Hallsey was popular not only as an accomplished supermarket executive but as a fascinating individual, one with interests and activities that transcended food retailing. One time, several years ago, he took his son to Katmandu, from where he attempted to climb Mt. Everest. Though he didn’t attempt to reach the summit, he got more than halfway there.

Then too, in retirement he will pursue many of those interests that made him so interesting. One example: He and a friend recently visited thc Congo, where Hallsey was stunned to discover the poverty and hopelessness with which the population struggled on a daily basis. Committed to help change the situation, he is already planning future visits to the Congo.

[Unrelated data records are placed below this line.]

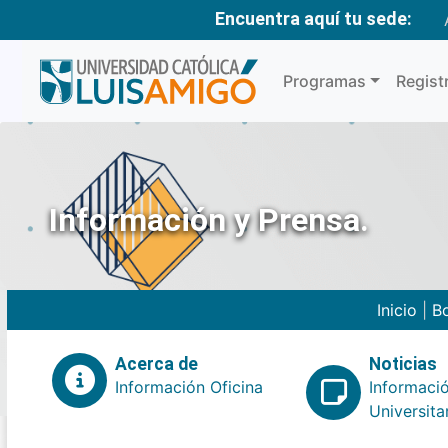
Encuentra aquí tu sede:
Programas
Regist
Información y Prensa.
Inicio
|
Bo
Acerca de
Noticias
Información Oficina
Informaci
Universita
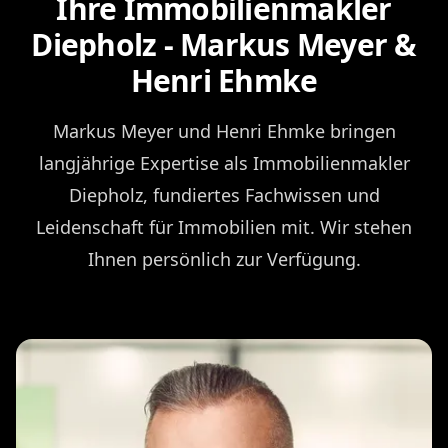
Ihre Immobilienmakler
Diepholz - Markus Meyer &
Henri Ehmke
Markus Meyer und Henri Ehmke bringen
langjährige Expertise als Immobilienmakler
Diepholz, fundiertes Fachwissen und
Leidenschaft für Immobilien mit. Wir stehen
Ihnen persönlich zur Verfügung.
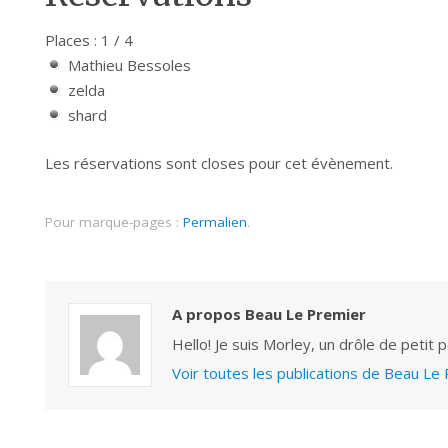
Places : 1 / 4
Mathieu Bessoles
zelda
shard
Les réservations sont closes pour cet évènement.
Pour marque-pages :
Permalien
.
A propos Beau Le Premier
Hello! Je suis Morley, un drôle de petit 
Voir toutes les publications de Beau Le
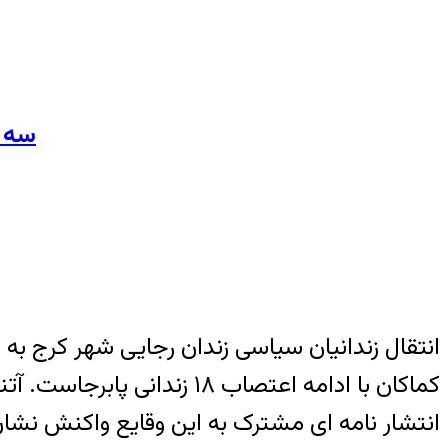
سه ف
انتقال زندانیان سیاسی زندان رجایی شهر کرج به
کماکان با ادامه اعتصاب ۱۸
انتشار نامه ای مشترک به این وقایع واکنش نشان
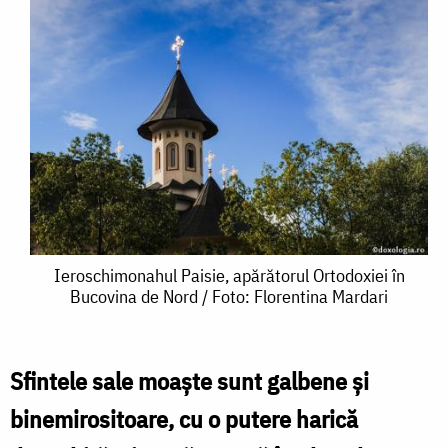
Ieroschimonahul
Ieroschimonahul Paisie, apărătorul Ortodoxiei în
Bucovina de Nord / Foto: Florentina Mardari
Paisie,
apărătorul
Ortodoxiei
Sfintele sale moaşte sunt galbene şi
în
binemirositoare, cu o putere harică
Bucovina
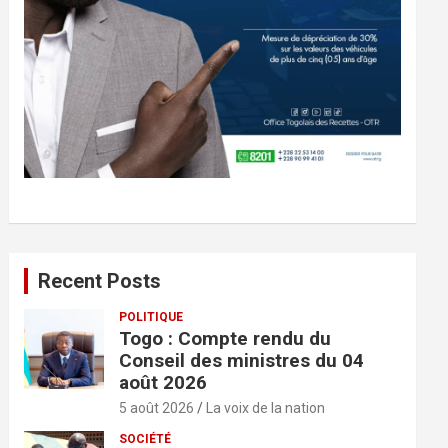
Recent Posts
POLITIQUE
Togo : Compte rendu du
Conseil des ministres du 04
août 2026
5 août 2026
La voix de la nation
SOCIÉTÉ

At any rate, Kroger announced Hallsey’s retirement on July 19 in a terse press release out of Kroger’s Cincinnati headquarters. One-third of the 30-line release was devoted to the appointment of Mark Tuffin as Hallsey’s successor at Smith’s. Hallsey’s retirement, "after nearly 50 distinguished years," received another third of the space, though Rodney McMullen, Kroger’s president and COO, did acknowledge that "Jim is the executive and leader we all strive to be. He is respected throughout our company for his commitment to associates and our Customer 1st strategy. He is a beloved friend and mentor to many people. Jim is leaving an inspiring legacy at Smith’s and Kroger, and he will be missed."

The remaining third of the press release was all about the company Hallsey was leaving: the number of employees, the number of stores, the number of states, the number of banners, the number of processing plants. And, oh yes, the release included a few words about Kroger’s commitment to hunger relief, health and wellness initiatives, and various community organizations within Kroger’s markets.

Not a word, however, about the commitment Jim Hallsey is about to make to the Congo, where he hopes to influence hunger relief and improve health and wellness. Well, what’s one man’s ambition compared to a corporate program that encompasses 31 states?